Hai Nan | Radio Free Asia
Chen Yunfei, a veteran rights activist in the southwestern Chinese province of Sichuan who was detained after visiting the grave of a Tiananmen massacre victim in 2015, will stand trial on Dec. 26 on public order charges following repeated delays to his case.
Former Tiananmen Square protester Chen, 48, was initially detained on subversion charges on March 25, 2015 near Sichuan’s provincial capital, Chengdu, after visiting the grave of Tiananmen massacre victim Wu Guofeng along with a group of fellow activists.
He was to have stood trial in June on charges of “picking quarrels and stirring up trouble” after a more serious subversion charge was dropped for lack of evidence.

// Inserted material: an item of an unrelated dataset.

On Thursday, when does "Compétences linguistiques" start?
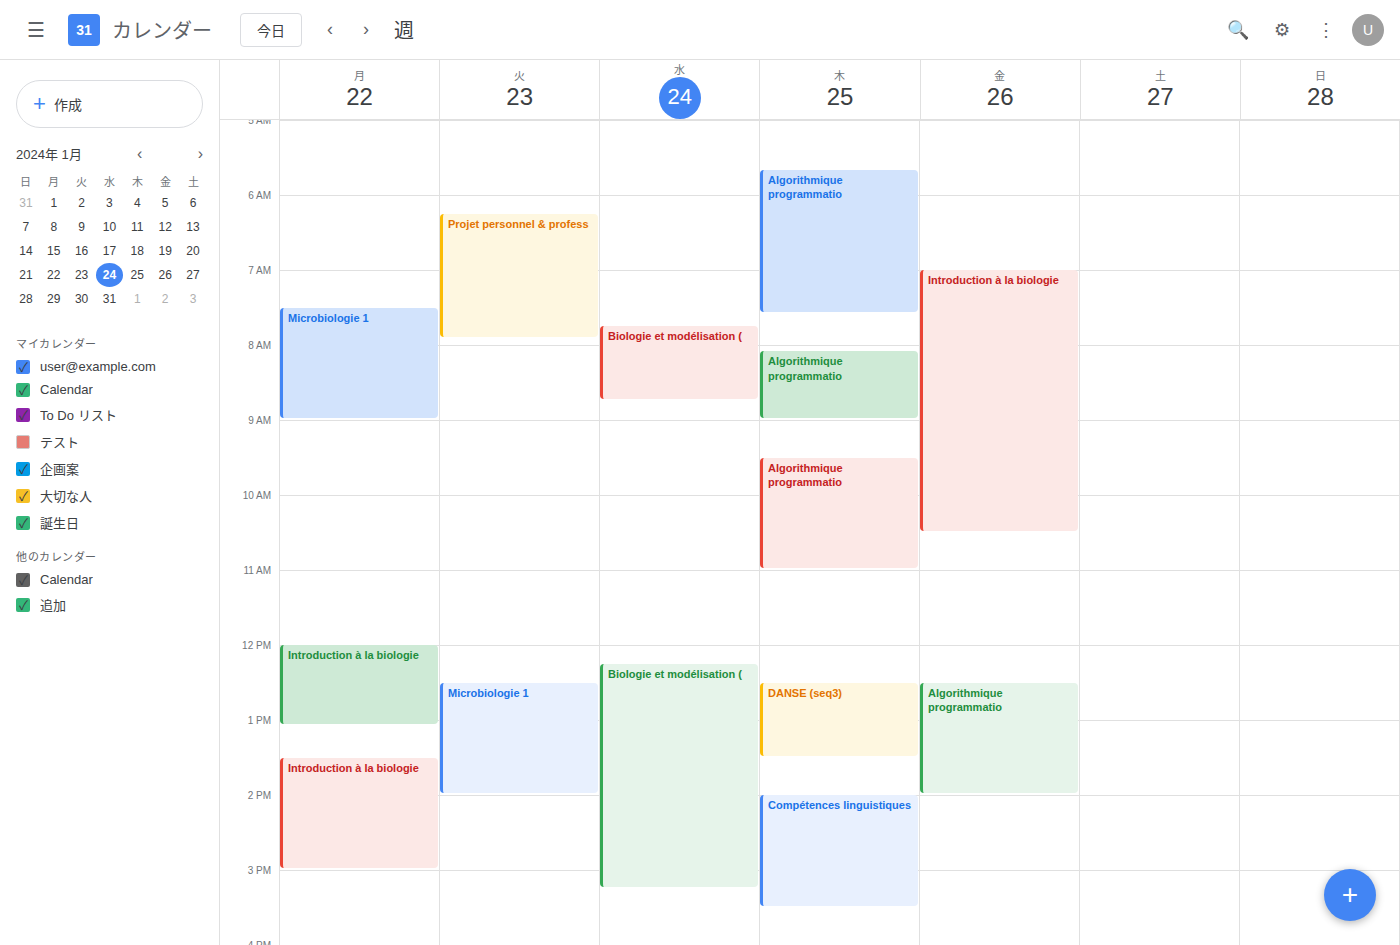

The trial has now been rescheduled for Monday, Chen’s lawyer Ran Tong told RFA.
“I didn’t receive the formal notification until I got into the office today,” Ran said on Friday. “We have been preparing for some time … but I will now have to go over the details again in the next couple of days.”
Sichuan-based rights activist and author Tan Zuoren said Chen has little in the way of family support, having divorced more than a decade ago, with only an elderly mother left.
He said he is expecting to be placed under surveillance during the trial, but is hoping that Chen won’t receive a harsh sentence.
“Usually the sentences for picking quarrels and stirring up troubles aren’t more than three years, so that is something,” Tan said.
He said Chen had done nothing wrong, however.
“He never did anything bad; only good things, for petitioners, for ordinary people,” he said. “The sort of things everybody would approve of.”
No reason needed to jail Chen
A rights activist who asked to remain anonymous said Chen is innocent of any crime.
“They should find him not guilty, but we’ll see what the court has to say,” the activist said. “They don’t even need to find a plausible reason [to jail him].”
“We will go and support him, because we all have to look out for each other.”
The U.S.-based Chinese Human Rights Defenders (CHRD) network, a network of Chinese and international rights groups, said Chen’s detention has violated his human rights in a number of ways.
“Chen Yunfei’s detention is clearly an act of government reprisal against his human rights activism, particularly for his efforts to keep the memory of the events of the 1989 pro-democracy movement alive and to hold the Chinese government accountable for their role in the violent suppression of peaceful protesters,” CHRD said in a statement on its website.
Chen’s human rights advocacy and environmental activism have made him a frequent target of police harassment, violent assaults, and arbitrary detention, it said.
In 2014, the authorities launched a nationwide crackdown on activists and family members of victims of the 1989 military crackdown on the Tiananmen Square student-led pro-democracy movement in the run-up to the 25th anniversary on June 4.
The government bans public memorials marking the event, and has continued to ignore growing calls in China and from overseas for a reappraisal of the 1989 student protests, which it once styled a “counterrevolutionary rebellion.”
The number of people killed when People’s Liberation Army tanks and troops entered Beijing on the night of June 3-4, 1989, has never been confirmed.